China is the most important international market for the NBA, with some games attracting more Chinese viewers than in the U.S. and an expansive retail and marketing network with domestic partners. The broadcasting suspension could affect about 800 million viewers in China who watch the games on various screens each season.
According to Tencent, about 490 million viewers watched live NBA games via its online streaming platform during the 2018-2019 season, a three-fold increase from the 2014-2015 season. In July, Tencent paid $1.5 billion for five years of digital broadcasting rights to games between 2020 and 2025. Viewers pay 22 yuan to 60 yuan ($3 to $8.40) a month for different levels of access to Tencent’s live streaming of NBA games. Tencent also offer various NBA-related online games.

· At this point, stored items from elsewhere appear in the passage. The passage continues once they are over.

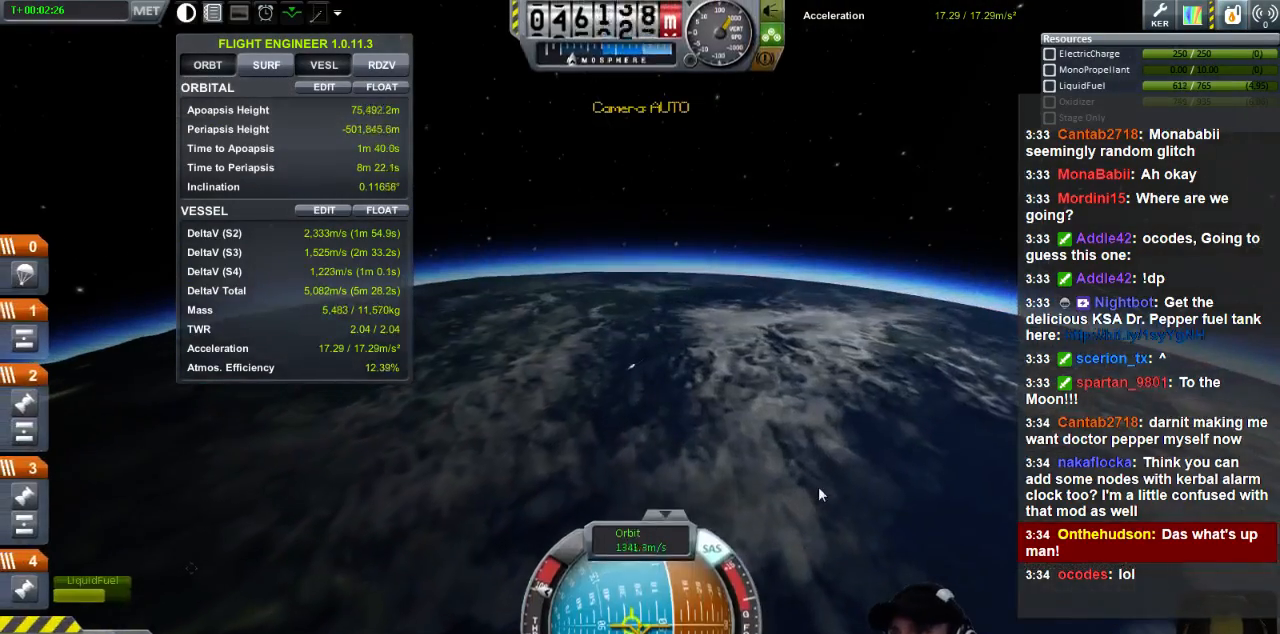
Gameplay with keyboard; each line is a JSON object with the keys held at the frame after it. "events" lists presses ("down") and releases ("up") of "a", "d", "e", "h", "i", "j", "k", "l", "n", "q", "s" and "w" between this image and that frame as [ms after this image, input, new state], when the widget could be followed in between. No other keys are recorded. Mouse input is not recorded.
{"keys": ["d"], "events": [[520, "d", "down"]]}
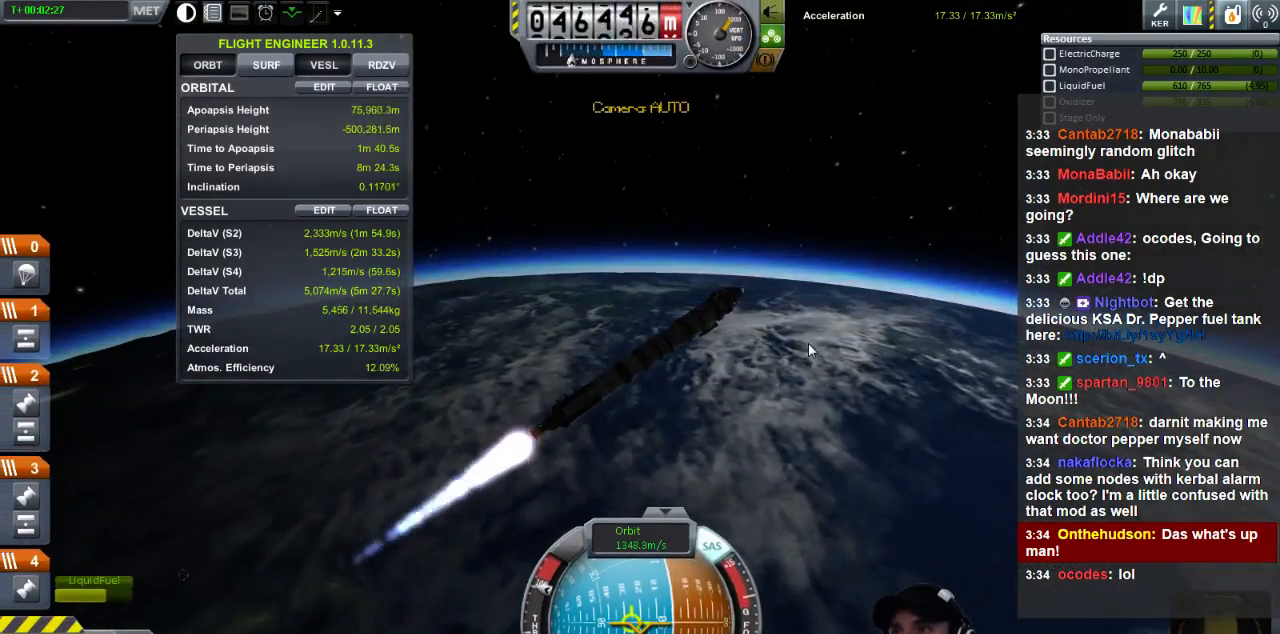
{"keys": [], "events": [[400, "d", "up"]]}
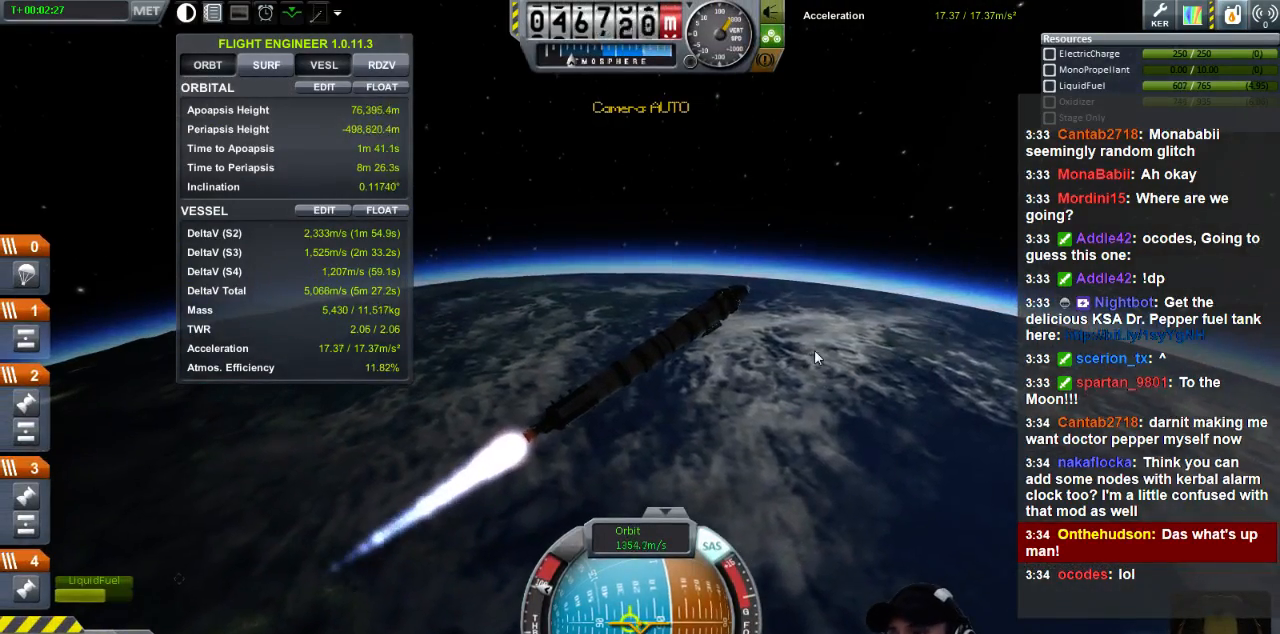
{"keys": ["d"], "events": [[360, "d", "down"]]}
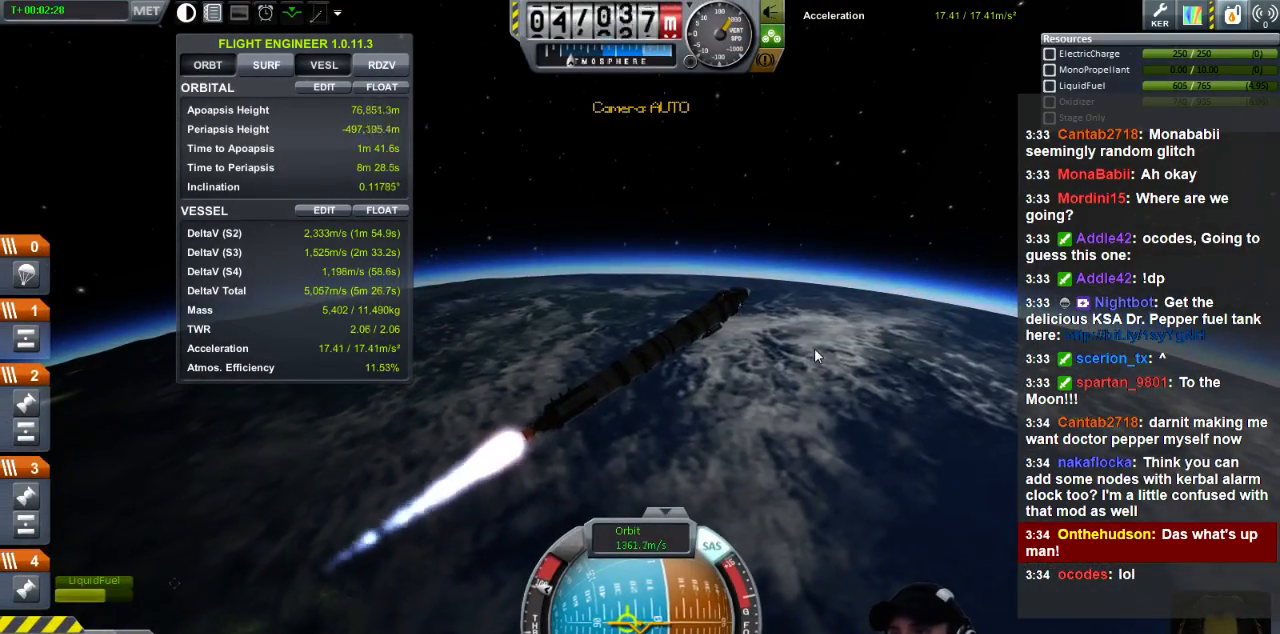
{"keys": [], "events": [[40, "d", "up"]]}
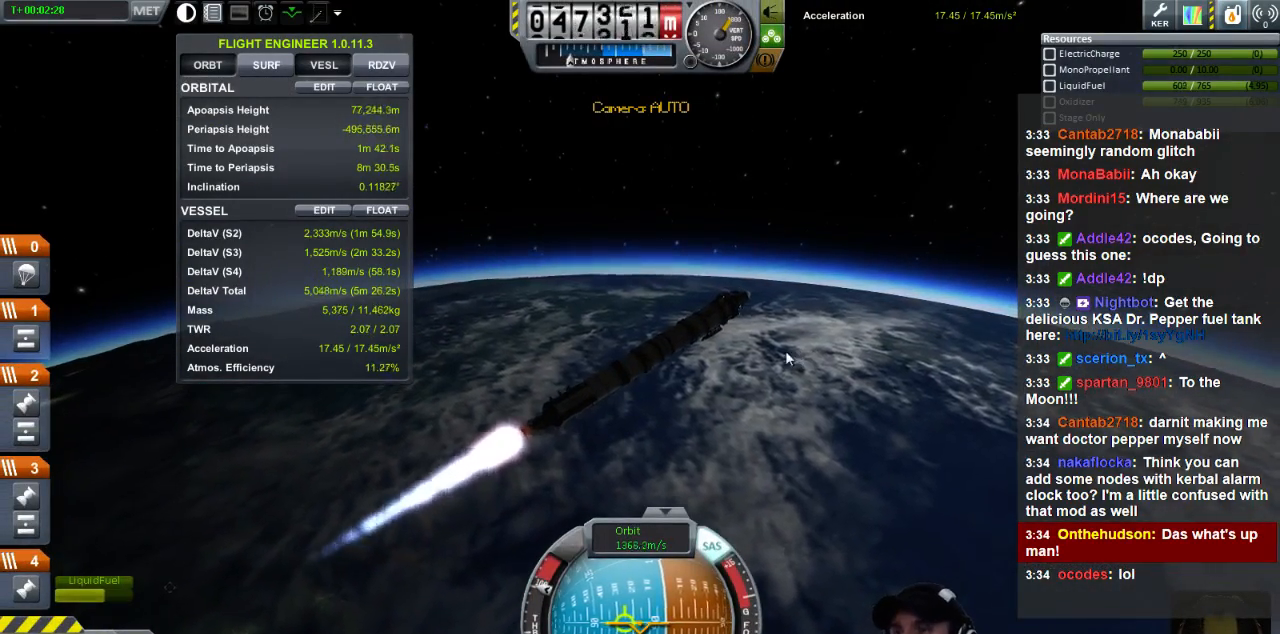
{"keys": [], "events": []}
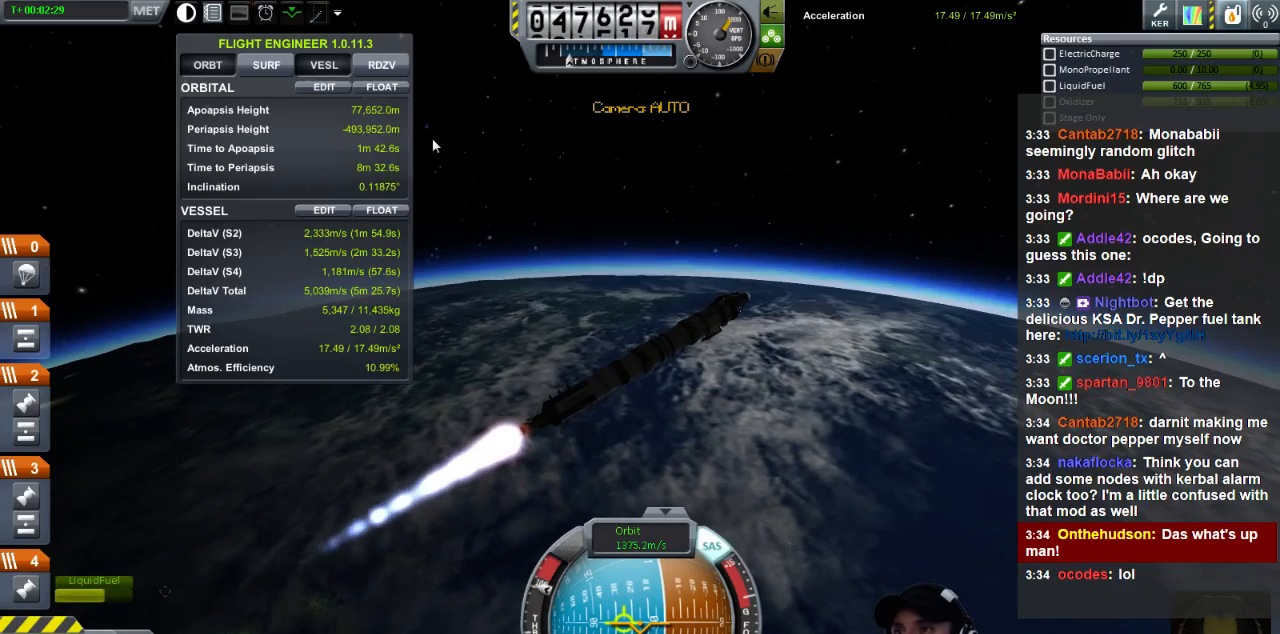
{"keys": [], "events": [[120, "d", "down"], [320, "d", "up"]]}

A handful of Chinese sponsors cut business ties with the Rockets, including sportswear maker Li Ning Co. and Shanghai Pudong Development Bank Co. Ltd. Pudong Development Bank said it suspended all marketing and promotion activities related to the Rockets.
Major e-commerce platforms including Alibaba Group, JD.com and Suning.com shelved products related to the Rockets. Nike also pulled the Rockets off its website in China.
The NBA has been operating an official retail store on Alibaba’s e-commerce platform since 2012. The pair bolstered cooperation this year by launching a special NBA content section on Alibaba’s Taobao marketplace that could direct shoppers to related products. In 2018, total sales of basketball-related products on Alibaba reached 12.6 billion yuan ($1.8 billion), according to a joint statement by the company and NBA China.
Alibaba said it removed only products related to the Rockets from its retail platforms while other NBA items are not affected. But some retailers operating on its platform may decide to pull a broader range of NBA-related goods, Alibaba said.
The turmoil has also affected the NBA’s marketing partnerships in China. Dairy giant China Mengniu Dairy Co. shelved sales of products with NBA logos on its online store, a person close to the company said.
Luckin Coffee, China’s second-largest coffee chain, said it halted all cooperation and marketing activities related to the NBA. The coffee chain became an official China partner of the U.S. league in June and opened an NBA theme store in Shanghai last month.